▶ TEXTE EXTRAIT
= = =

Partout où la terre donne son
fruit, partout ou paissent les troupeaux paisibles,
partout où elles est foulée par les
bêtes tantôt vaillantes tantôt
furtives, partout où le ciel est rayé
d'ailes rapides ou majestueuses, l'homme se sent
porté par le flux de la vie souveraine. Et
d'instinct son coeur monte vers le Dieu
caché, Créateur des cieux et de la
terre.
Mais devant la montagne
désertée, devant la forêt
dévastée, dans le silence terrible
des champs abandonnés et
des demeures renversées, quand les forces de
la mort elle-même sont suspendues parce
qu'elles sont sans objet, l'homme tremble, il a
peur, il est seul, et il comprend la sombre douleur
du prophète et le poids de sa menace :
« On n'entend plus la voix des troupeaux, les
oiseaux du ciel et les bêtes ont disparu !
»
Le coeur de l'homme est comme la nature au sein
de laquelle il apporte sa force et sa faiblesse.
Comme la nature, il a son sol et son ciel, il est
peuplé de pensées et de
désirs, et souvent, comme la nature, il
apparaît à la fois glorieux et
misérable. Il est tour à tour riant
et désolé, riche de promesse ou
livré à l'abandon. De beaux oiseaux
qui sont ses meilleures pensées
évoluent dans son ciel, mais il arrive aussi
que ce ciel soit comme un ciel polaire où
d'épaisses nuées s'amoncellent dans
une interminable nuit.
Il semble qu'il ait aussi ses saisons,
où se succèdent la vie et la mort.
À son printemps et dans son
été, il est comme une campagne
bénie, où les troupeaux vont et
viennent, où les arbres et les champs
portent les promesses que son automne
réalisera peut-être, car il arrive
qu'il soit tout à coup frappé, comme
la terre dont parlait le prophète : «
On n'y entend plus la voix des
troupeaux, les oiseaux du ciel et les bêtes
ont disparu. »

= = =

▶ INFORMATIONS
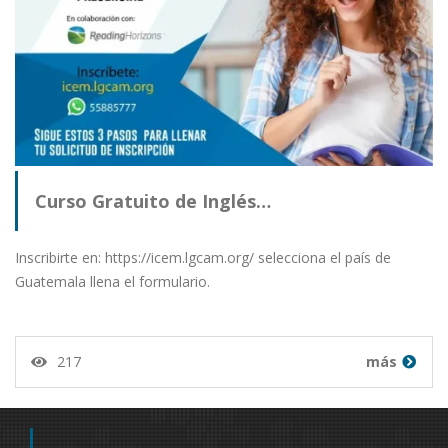
Curso Gratuito de Inglés…
Inscribirte en: https://icem.lgcam.org/ selecciona el país de
Guatemala llena el formulario.
217
más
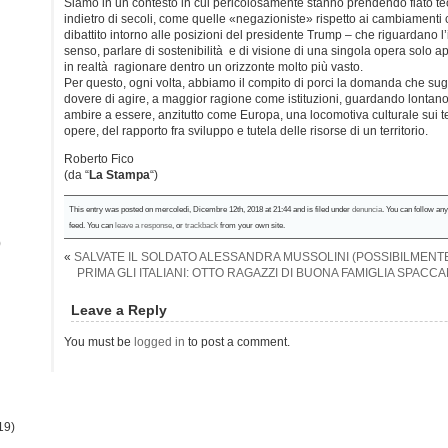
Siamo in un contesto in cui pericolosamente stanno prendendo fiato teo
indietro di secoli, come quelle «negazioniste» rispetto ai cambiamenti 
dibattito intorno alle posizioni del presidente Trump – che riguardano l’
senso, parlare di sostenibilità e di visione di una singola opera solo a
in realtà ragionare dentro un orizzonte molto più vasto.
Per questo, ogni volta, abbiamo il compito di porci la domanda che sugg
dovere di agire, a maggior ragione come istituzioni, guardando lontano 
ambire a essere, anzitutto come Europa, una locomotiva culturale sui t
opere, del rapporto fra sviluppo e tutela delle risorse di un territorio.
Roberto Fico
(da “
La Stampa
“)
This entry was posted on mercoledì, Dicembre 12th, 2018 at 21:44 and is filed under
denuncia
. You can follow an
feed. You can
leave a response
, or
trackback
from your own site.
)
«
SALVATE IL SOLDATO ALESSANDRA MUSSOLINI (POSSIBILMENT
PRIMA GLI ITALIANI: OTTO RAGAZZI DI BUONA FAMIGLIA SPAC
Leave a Reply
You must be
logged in
to post a comment.
19)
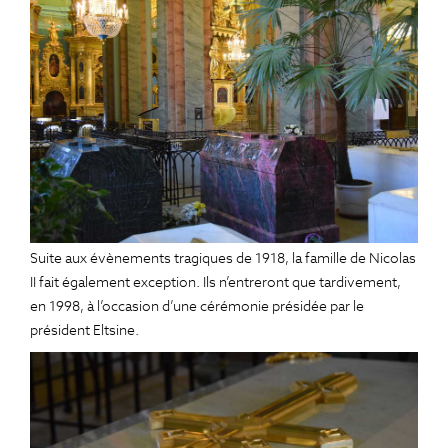
Suite aux évènements tragiques de 1918, la famille de Nicolas
II fait également exception. Ils n’entreront que tardivement,
en 1998, à l’occasion d’une cérémonie présidée par le
président Eltsine.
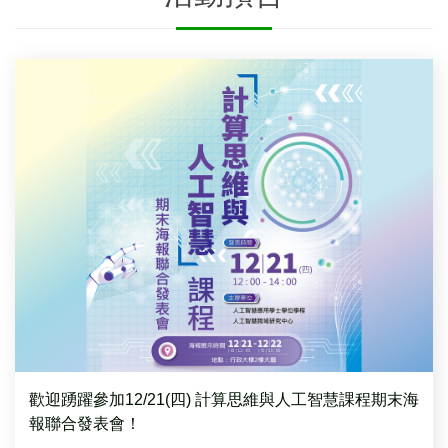
歡迎踴躍參加12/21(四) 計算思維與人工智慧課程期末海
報聯合發表會！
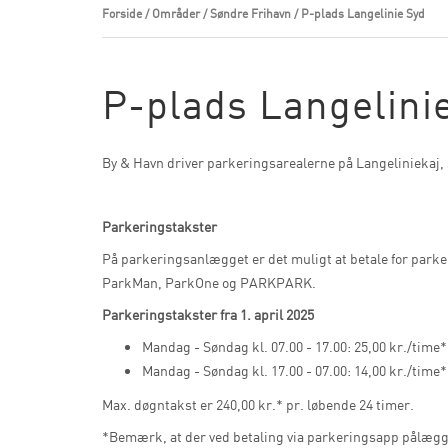
Forside
/
Områder
/
Søndre Frihavn
/
P-plads Langelinie Syd
P-plads Langelini
By & Havn driver parkeringsarealerne på Langeliniekaj,
Parkeringstakster
På parkeringsanlægget er det muligt at betale for park
ParkMan, ParkOne og PARKPARK.
Parkeringstakster fra 1. april 2025
Mandag - Søndag kl. 07.00 - 17.00: 25,00 kr./time*
Mandag - Søndag kl. 17.00 - 07.00: 14,00 kr./time*
Max. døgntakst er 240,00 kr.* pr. løbende 24 timer.
*Bemærk, at der ved betaling via parkeringsapp pålægg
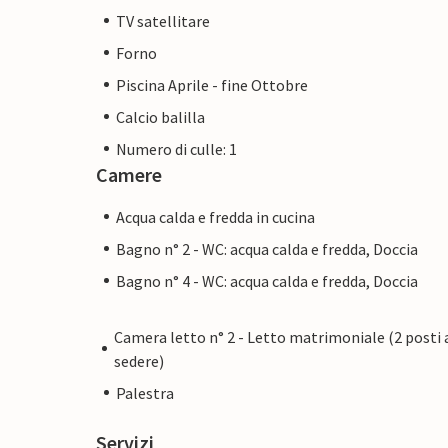
TV satellitare
Forno
Piscina Aprile - fine Ottobre
Calcio balilla
Numero di culle: 1
Camere
Acqua calda e fredda in cucina
Bagno n° 2 - WC: acqua calda e fredda, Doccia
Bagno n° 4 - WC: acqua calda e fredda, Doccia
Camera letto n° 2 - Letto matrimoniale (2 posti 
sedere)
Palestra
Servizi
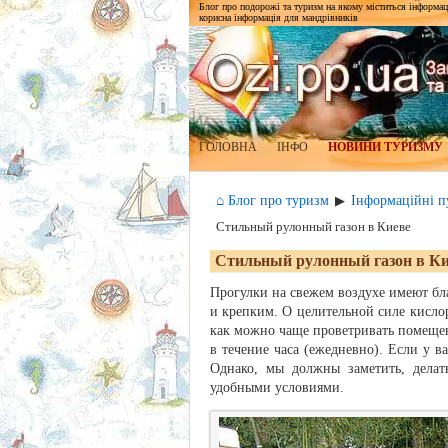
Блог про подорожі та туризм на якому міститься інформаці
корисна інформація для мандрівників
ГОЛОВНА
ІНФО
НОВИНИ ТУРИЗМУ
⌂ Блог про туризм
Інформаційні пу
▶
Стильный рулонный газон в Киеве
Стильный рулонный газон в Ки
Прогулки на свежем воздухе имеют бл
и крепким. О целительной силе кисло
как можно чаще проветривать помещен
в течение часа (ежедневно). Если у в
Однако, мы должны заметить, делат
удобными условиями.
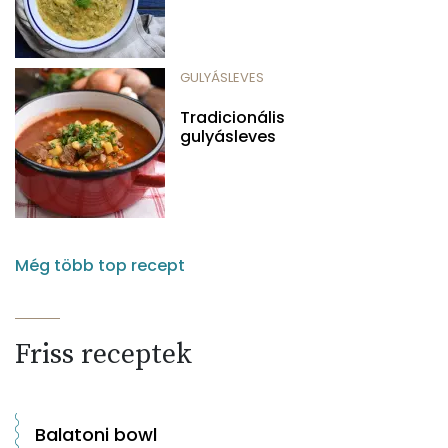
GULYÁSLEVES
Tradicionális
gulyásleves
Még több top recept
Friss receptek
Balatoni bowl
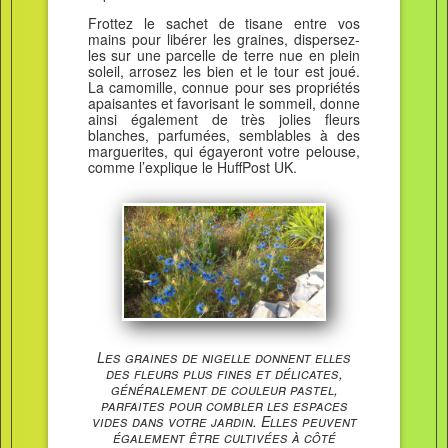
Frottez le sachet de tisane entre vos
mains pour libérer les graines, dispersez-
les sur une parcelle de terre nue en plein
soleil, arrosez les bien et le tour est joué.
La camomille, connue pour ses propriétés
apaisantes et favorisant le sommeil, donne
ainsi également de très jolies fleurs
blanches, parfumées, semblables à des
marguerites, qui égayeront votre pelouse,
comme l’explique le HuffPost UK.
Les graines de nigelle donnent elles
des fleurs plus fines et délicates,
généralement de couleur pastel,
parfaites pour combler les espaces
vides dans votre jardin. Elles peuvent
également être cultivées à côté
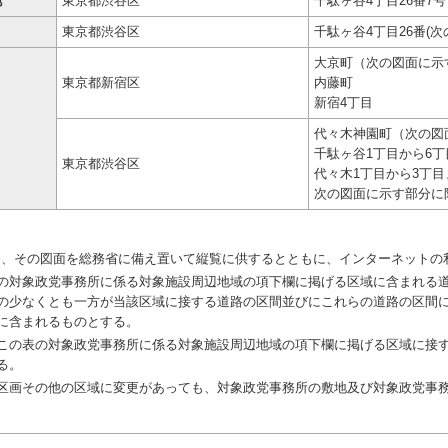
地
東京都渋谷区
千駄ヶ谷4丁目26番7号
東京都渋谷区
千駄ヶ谷4丁目26番(
大京町（次の図面に示
東京都新宿区
内藤町
新宿4丁目
代々木神園町（次の図
千駄ヶ谷1丁目から6丁
東京都渋谷区
代々木1丁目から3丁
次の図面に示す部分に
し、その図面を総務省に備え置いて縦覧に供するとともに、インターネットの
対象政党事務所に係る対象施設周辺地域の項下欄に掲げる区域に含まれる道
の少なくとも一方が当該区域に接する道路の区間並びにこれらの道路の区間
に含まれるものとする。
の表の対象政党事務所に係る対象施設周辺地域の項下欄に掲げる区域に接す
る。
画その他の区域に変更があっても、対象政党事務所の敷地及び対象政党事務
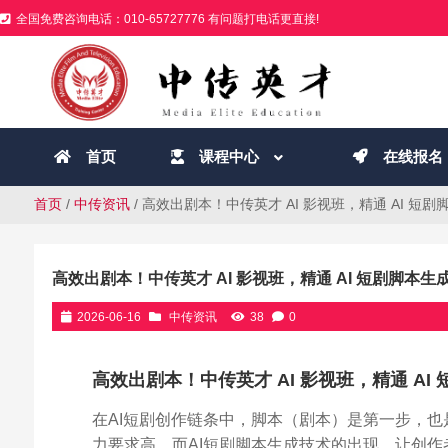
全国免费咨询电话：010-65727776 有问题打电话更直接!
首页
课程中心
在线报名
首页
/
中传资讯
/ 高效出剧本！中传英才 AI 影视班，精通 AI 短
高效出剧本！中传英才 AI 影视班，精通 AI 短剧脚本生
2026-06-16
中传资讯
38
0
高效出剧本！中传英才 AI 影视班，精通 AI
在AI短剧创作链条中，脚本（剧本）是第一步，
力要求高，而AI短剧脚本生成技术的出现，让创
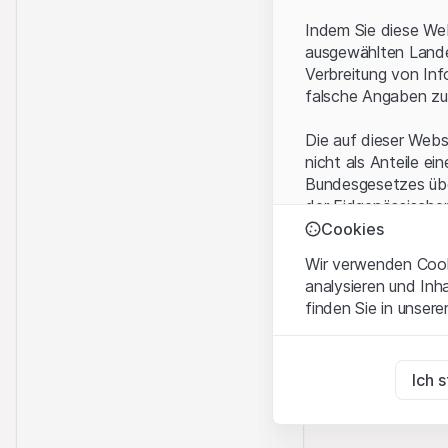
Indem Sie diese Web
ausgewählten Landes
Verbreitung von Inf
falsche Angaben zu
Die auf dieser Webs
nicht als Anteile ei
Bundesgesetzes über
der Eidgenössische
KAG vermittelten sp
Cookies
Wir verwenden Cooki
Anwendungsbeding
analysieren und Inh
Mit dem Zugriff auf
finden Sie in unsere
rechtlichen Informa
und akzeptieren. We
Zwingend notwend
bitte den Zugriff au
Diese Cookies sind fü
Ich 
Eigentumsrechte
Zu Analysezwecke
Sämtliche Immateria
Diese Cookies verfol
Website enthaltenen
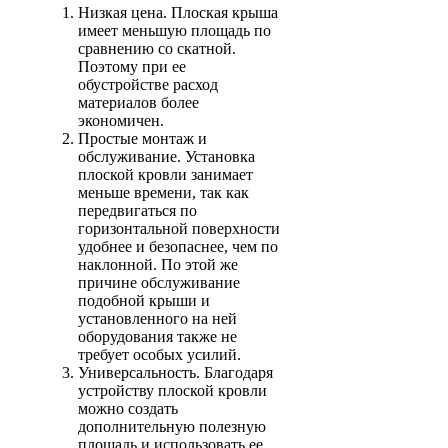
Низкая цена
. Плоская крыша
имеет меньшую площадь по
сравнению со скатной.
Поэтому при ее
обустройстве расход
материалов более
экономичен.
Простые монтаж и
обслуживание
. Установка
плоской кровли занимает
меньше времени, так как
передвигаться по
горизонтальной поверхности
удобнее и безопаснее, чем по
наклонной. По этой же
причине обслуживание
подобной крыши и
установленного на ней
оборудования также не
требует особых усилий.
Универсальность
. Благодаря
устройству плоской кровли
можно создать
дополнительную полезную
площадь и использовать ее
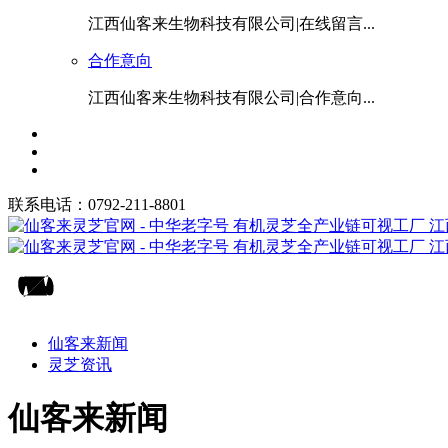
江西仙客来生物科技有限公司|在线留言...
合作意向
江西仙客来生物科技有限公司|合作意向...
联系电话：0792-211-8801
仙客来新闻
灵芝资讯
仙客来新闻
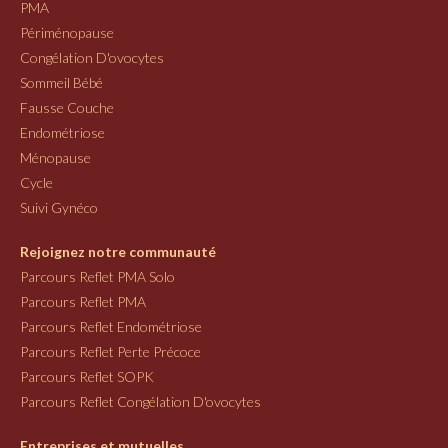
PMA
Périménopause
Congélation D'ovocytes
Sommeil Bébé
Fausse Couche
Endométriose
Ménopause
Cycle
Suivi Gynéco
Rejoignez notre communauté
Parcours Reflet PMA Solo
Parcours Reflet PMA
Parcours Reflet Endométriose
Parcours Reflet Perte Précoce
Parcours Reflet SOPK
Parcours Reflet Congélation D'ovocytes
Entreprises et mutuelles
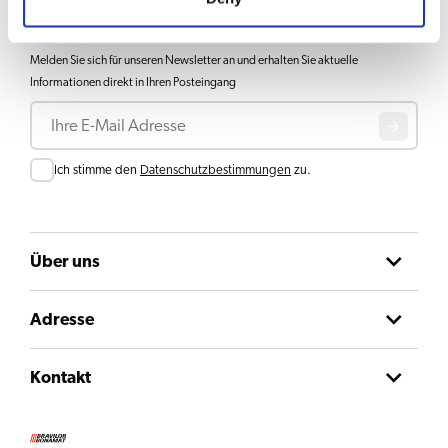
Bleiben Sie informiert
Melden Sie sich für unseren Newsletter an und erhalten Sie aktuelle
Informationen direkt in Ihren Posteingang
E-Mail
Consent
Ich stimme den
Datenschutzbestimmungen
zu.
Über uns
Adresse
Kontakt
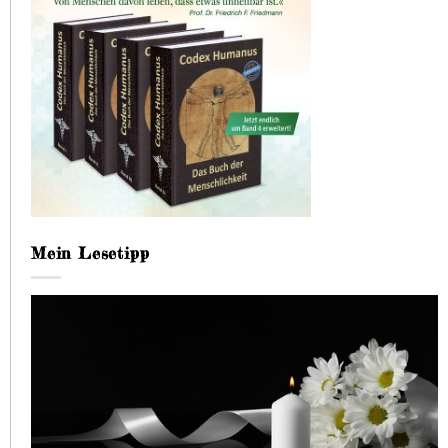
Mein Lesetipp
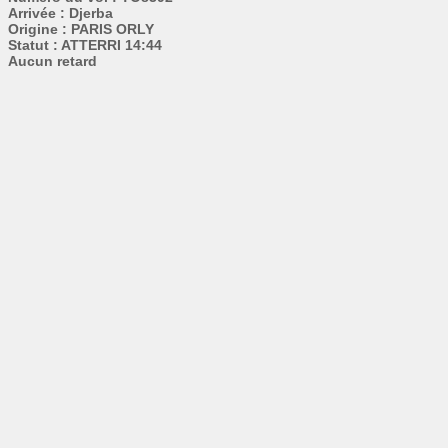
Arrivée : Djerba
Origine : PARIS ORLY
Statut : ATTERRI 14:44
Aucun retard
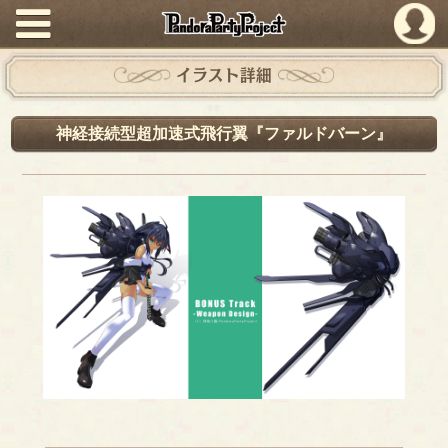
PandoraPartyProject
イラスト詳細
神経接続型超加速式飛行翼『ファルドバーン』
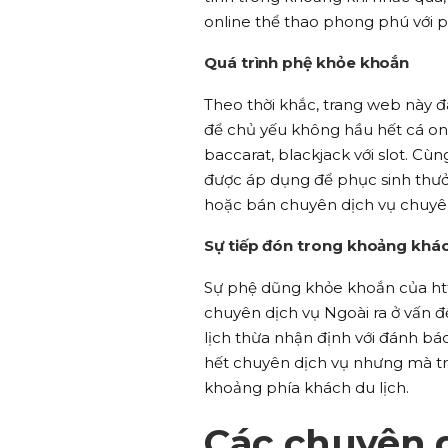
online thể thao phong phú với p
Quá trình phệ khỏe khoắn
Theo thời khắc, trang web này đ
để chủ yếu không hầu hết cá onl
baccarat, blackjack với slot. Cù
được áp dụng để phục sinh thưở
hoặc bán chuyên dịch vụ chuyên
Sự tiếp đón trong khoảng khác
Sự phệ dũng khỏe khoắn của htt
chuyên dịch vụ Ngoài ra ở vấn đ
lịch thừa nhận định với đánh bá
hết chuyên dịch vụ nhưng mà tr
khoảng phía khách du lịch.
Các chuyên d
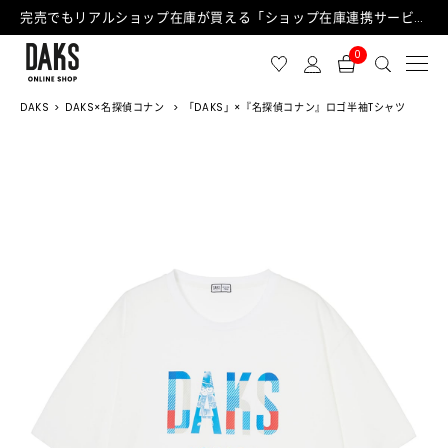
完売でもリアルショップ在庫が買える「ショップ在庫連携サービス」が日中もご利用可能になりました！
0
DAKS
DAKS×名探偵コナン
「DAKS」×『名探偵コナン』ロゴ半袖Tシャツ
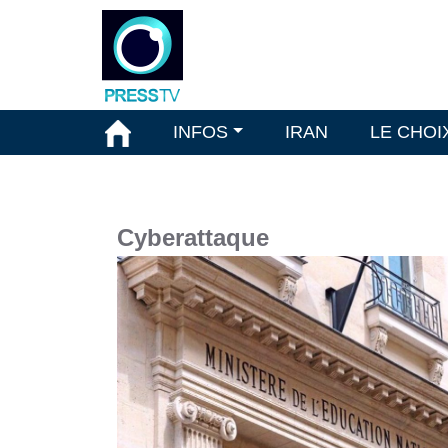
INFOS
IRAN
LE CHOI
Cyberattaque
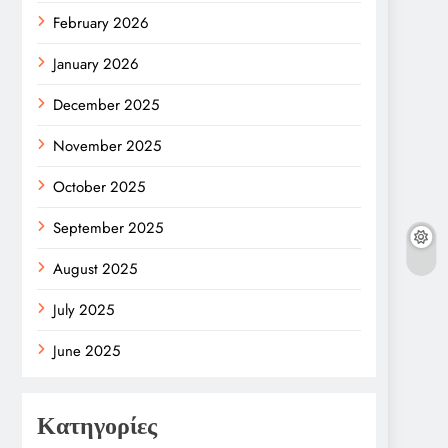
February 2026
January 2026
December 2025
November 2025
October 2025
September 2025
August 2025
July 2025
June 2025
Κατηγορίες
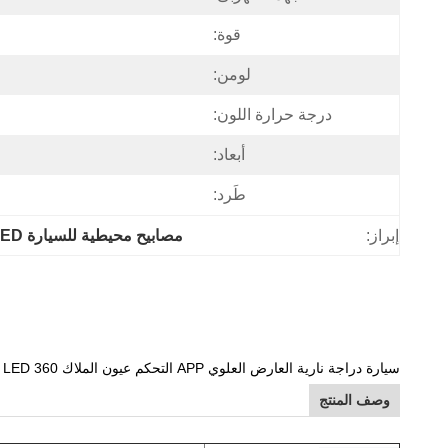
قوة:
لومن:
درجة حرارة اللون:
أبعاد:
طَرد:
إبراز:
مصابيح محيطية للسيارة IP 67 LED
سيارة دراجة نارية العارض العلوي APP التحكم عيون الملاك LED 360 درجة SMD شيطان هالو خواتم عدة عين الشيطان
وصف المنتج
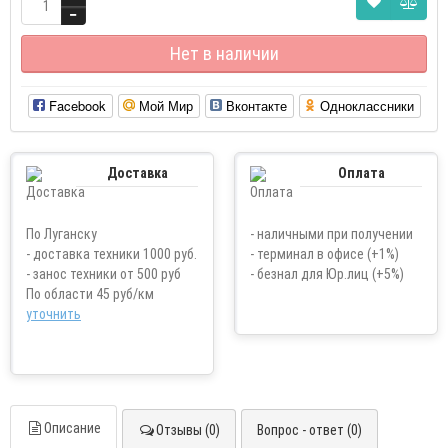
Нет в наличии
Facebook
Мой Мир
Вконтакте
Одноклассники
Доставка
Оплата
По Луганску
- наличными при получении
- доставка техники 1000 руб.
- терминал в офисе (+1%)
- занос техники от 500 руб
- безнал для Юр.лиц (+5%)
По области 45 руб/км
уточнить
Описание
Отзывы (0)
Вопрос - ответ (0)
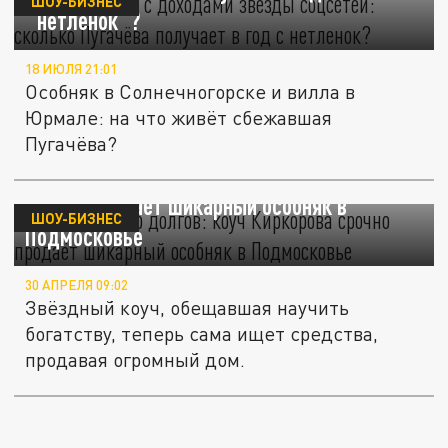
ШОУ-БИЗНЕС
"нетленок"?
18 ИЮЛЯ 21:01
Особняк в Солнечногорске и вилла в
Юрмале: на что живёт сбежавшая
Пугачёва?
От роскоши до долгов: коуч Киркорова
срочно продаёт шикарный особняк в
ШОУ-БИЗНЕС
Подмосковье
30 АПРЕЛЯ 09:02
Звёздный коуч, обещавшая научить
богатству, теперь сама ищет средства,
продавая огромный дом.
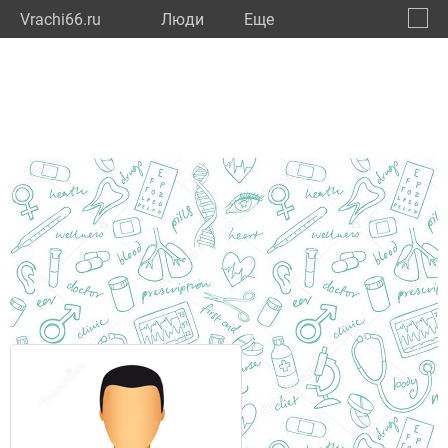
Vrachi66.ru
Люди
Eще
🔔
Сверд
🔍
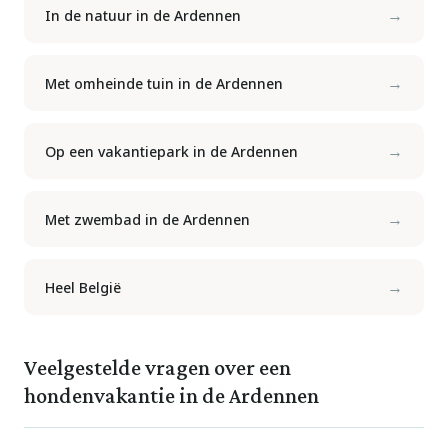
→
In de natuur in de Ardennen
→
Met omheinde tuin in de Ardennen
→
Op een vakantiepark in de Ardennen
→
Met zwembad in de Ardennen
→
Heel België
Veelgestelde vragen over een
hondenvakantie in de Ardennen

= = =

▶ CONSIGNE A
Les affirmations suivantes sont-elles conformes au texte extrait ? (i) Le cœur de l'homme est comparé à la nature. (ii) Devant la forêt dévastée, l'homme se sent porté par le flux de la vie. (iii) Le cœur de l'homme semble avoir ses saisons. Répondez par oui ou non en citant les mots décisifs du texte.
▶ CONSIGNE B
D'après le texte extrait, que sont les beaux oiseaux qui évoluent dans le ciel du cœur de l'homme ?
▶ CONSIGNE C
Relevez dans le texte extrait le passage allant de « Comme la nature, il a » jusqu'à « une interminable nuit. » inclus.
Les enregistrements n'ont aucun rapport avec le texte extrait.

▶ CORRIGÉ A
(i) Oui : « Le coeur de l'homme est comme la nature au sein de laquelle il apporte sa force et sa faiblesse. »
(ii) Non : « l'homme tremble, il a peur, il est seul »
(iii) Oui : « Il semble qu'il ait aussi ses saisons »

▶ CORRIGÉ B
Ce sont ses meilleures pensées.

▶ CORRIGÉ C
Comme la nature, il a son sol et son ciel, il est
peuplé de pensées et de
désirs, et souvent, comme la nature, il
apparaît à la fois glorieux et
misérable. Il est tour à tour riant
et désolé, riche de promesse ou
livré à l'abandon. De beaux oiseaux
qui sont ses meilleures pensées
évoluent dans son ciel, mais il arrive aussi
que ce ciel soit comme un ciel polaire où
d'épaisses nuées s'amoncellent dans
une interminable nuit.